Schulstandorte attraktiv machen

Daniel Gramespacher

Von Daniel Gramespacher

Mi, 22. Mai 2019

Lörrach

Landkreis investiert in Lörrach, Schopfheim und Rheinfelden.

LÖRRACH. Der Landkreis unternimmt weitere Schritte, um an den drei Standorten seiner beruflichen Schulen attraktive und zukunftsorientierte Angebote zu schaffen. Der Kreistag beschloss in seiner jüngsten Sitzung das Errichten einer Lackierkabine in Schopfheim und Instandsetzungen in Lörrach. Der Verwaltungsausschuss hatte eine Woche zuvor unter anderem weitere Arbeiten für die neuen Kfz-Werkstätten in Rheinfelden vergeben.

Der Bereich Holz der Gewerbeschule Schopfheim bekommt für 150 000 Euro eine neue Lackierkabine mit Trockenraum. Die Schule sei bald eine der am besten ausgestatteten in Südbaden, befand Artur Cremans (SPD). Margarete Kurfeß (Grüne) ballte aber die Faust in der Hosentasche wegen eines Führungsfehlers. Es hätte möglich sein müssen, mit einer Kabine – für den Bereich Farbe gibt es eine zweite – auszukommen.

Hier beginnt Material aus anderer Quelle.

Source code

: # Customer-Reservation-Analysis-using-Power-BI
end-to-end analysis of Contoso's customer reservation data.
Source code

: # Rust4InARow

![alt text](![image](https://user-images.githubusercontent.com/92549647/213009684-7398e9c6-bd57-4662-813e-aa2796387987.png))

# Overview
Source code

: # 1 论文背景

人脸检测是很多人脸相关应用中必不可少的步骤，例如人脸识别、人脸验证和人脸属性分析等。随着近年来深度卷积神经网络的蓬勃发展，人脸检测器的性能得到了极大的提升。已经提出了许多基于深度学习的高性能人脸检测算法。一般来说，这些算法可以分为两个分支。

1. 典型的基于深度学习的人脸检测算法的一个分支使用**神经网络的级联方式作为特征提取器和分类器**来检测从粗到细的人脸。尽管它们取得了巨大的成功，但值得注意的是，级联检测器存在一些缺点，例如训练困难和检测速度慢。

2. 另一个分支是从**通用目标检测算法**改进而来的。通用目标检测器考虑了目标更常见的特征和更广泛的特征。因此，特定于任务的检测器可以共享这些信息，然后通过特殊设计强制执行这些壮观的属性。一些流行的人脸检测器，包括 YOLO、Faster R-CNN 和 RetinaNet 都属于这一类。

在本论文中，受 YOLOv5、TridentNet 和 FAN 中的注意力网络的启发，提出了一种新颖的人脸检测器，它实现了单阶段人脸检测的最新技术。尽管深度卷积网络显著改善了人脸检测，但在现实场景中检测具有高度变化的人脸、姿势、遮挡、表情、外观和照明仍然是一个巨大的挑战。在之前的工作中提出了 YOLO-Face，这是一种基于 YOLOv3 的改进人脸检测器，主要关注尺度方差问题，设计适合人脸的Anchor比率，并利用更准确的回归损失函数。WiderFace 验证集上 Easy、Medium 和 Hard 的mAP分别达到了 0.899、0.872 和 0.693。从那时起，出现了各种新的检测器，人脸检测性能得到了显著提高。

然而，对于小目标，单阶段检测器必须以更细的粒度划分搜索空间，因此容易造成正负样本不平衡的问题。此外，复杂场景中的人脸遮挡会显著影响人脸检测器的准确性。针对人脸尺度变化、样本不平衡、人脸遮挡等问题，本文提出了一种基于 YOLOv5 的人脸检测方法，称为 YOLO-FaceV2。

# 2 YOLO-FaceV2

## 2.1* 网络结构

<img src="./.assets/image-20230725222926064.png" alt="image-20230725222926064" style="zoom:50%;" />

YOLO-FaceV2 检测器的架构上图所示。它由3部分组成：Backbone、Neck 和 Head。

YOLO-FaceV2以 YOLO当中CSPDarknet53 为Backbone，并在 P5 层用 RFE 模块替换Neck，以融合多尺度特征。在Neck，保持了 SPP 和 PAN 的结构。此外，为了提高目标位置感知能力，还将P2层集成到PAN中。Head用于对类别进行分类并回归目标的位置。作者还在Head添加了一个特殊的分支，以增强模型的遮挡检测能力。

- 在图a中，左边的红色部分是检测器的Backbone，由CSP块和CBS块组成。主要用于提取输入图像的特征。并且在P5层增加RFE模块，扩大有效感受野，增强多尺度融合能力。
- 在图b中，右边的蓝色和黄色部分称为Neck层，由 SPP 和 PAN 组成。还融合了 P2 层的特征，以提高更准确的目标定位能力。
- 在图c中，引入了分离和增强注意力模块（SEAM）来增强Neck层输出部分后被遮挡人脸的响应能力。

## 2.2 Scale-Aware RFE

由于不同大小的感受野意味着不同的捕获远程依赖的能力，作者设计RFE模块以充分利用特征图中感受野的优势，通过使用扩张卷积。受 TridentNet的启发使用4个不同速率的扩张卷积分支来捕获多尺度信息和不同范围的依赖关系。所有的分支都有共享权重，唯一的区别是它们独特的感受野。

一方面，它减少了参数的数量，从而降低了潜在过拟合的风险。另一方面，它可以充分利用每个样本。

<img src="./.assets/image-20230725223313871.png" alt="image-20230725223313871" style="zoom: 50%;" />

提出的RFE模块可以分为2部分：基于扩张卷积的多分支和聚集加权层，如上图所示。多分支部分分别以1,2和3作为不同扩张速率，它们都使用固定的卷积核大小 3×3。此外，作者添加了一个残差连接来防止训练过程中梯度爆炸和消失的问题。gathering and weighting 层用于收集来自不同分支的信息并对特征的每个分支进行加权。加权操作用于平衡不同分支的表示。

Nachdem der Landkreis knapp 1,4 Millionen Euro Fördermittel bekommen hat, können die Dachsanierungen von Bau A der Gewerbeschule Lörrach (rund 650 000 Euro) sowie der Helen-Keller-Schule in Maulburg (rund 2,15 Millionen Euro) ausgeschrieben werden. Der Auftrag zur Sanierung der Geschossdecken im Hauptgebäude der Gewerbeschule Rheinfelden wird für gut 160 000 Euro vergeben. Der Auftrag für Metallbau, Verglasung und Sonnenschutz für die neuen Kfz-Werkstätten Rheinfelden beläuft sich auf knapp 414 000 Euro. Bemerkenswert: Nach 60 Prozent der Vergaben mit einem Gesamtvolumen von rund 6,5 Millionen Euro liegt man knapp 200 000 Euro unter den Kostenschätzungen.

Weitere Beschlüsse:
» Infobest Palmrain: Der Landkreis Lörrach fördert die grenzüberschreitende Bürgerberatungsstelle Infobest Palmrain weiterhin mit jährlich 50 000 Euro; das sind knapp 43 Prozent der Summe, die die deutsche Seite am Gesamtbudget von jährlich 344 400 Euro aufbringt.
Gesundheitsversorgung: Der Landkreis Lörrach beteiligt sich am Interreg-Projekt "Trinationaler Handlungsrahmen für die grenzüberschreitende Gesundheitsversorgung am Oberrhein" mit 3000 Euro.
Bis Ende 2022 sollen gemeinsame Steuerungsinstrumente und Netzwerke entwickelt werden sowie konkrete Projekte in den Bereichen Zugang zu Behandlungen, Patientenmobilität, Mobilität von Gesundheitspersonal, Rettungsdienste, Epidemiologie, Gesundheitsförderung und Prävention.
» Schulkindergärten: Einem Antrag der SPD und einer Empfehlung des Umweltausschusses folgend werden die Höchstbetragsgrenzen in den Schülerbeförderungskosten für Kinder, die einen Schulkindergärten besuchen, aufgehoben. Die Einrichtungen seien Teil des Systems Sonderpädagogischer Bildungs- und Beratungszentren, hieß es.
Verkehrsleistungen: Die Leistungen auf den Buslinien 7304 und 7309 werden im bisherigen Umfang bis 2021, jene auf den Linien 7300 und 7310 bis 2021 weiterbestellt. Die aktuellen Fahrgastzahlen seien zwar verbesserungsfähig, was man sich über eine Verstetigung des Angebots erhofft, belegten aber Notwenigkeit und Attraktivität, hieß es im Kreistag.
Naturschutz: Mechthild Frederich wurde auf weitere fünf Jahre für den Bezirk Gemeindeverwaltungsverband Schönau und Todtnau zur ehrenamtlichen Naturschutzbeauftragten bestellt.Sie berät die Untere Naturschutzbehörde.
E-Government:
Der Landkreis will das Bauantragsverfahren beschleunigen. Über eine elektronische Austauschplattform soll es künftig möglich sein, Bauanträge digital einzureichen, so dass E-Government erstmals nach außen wirkt.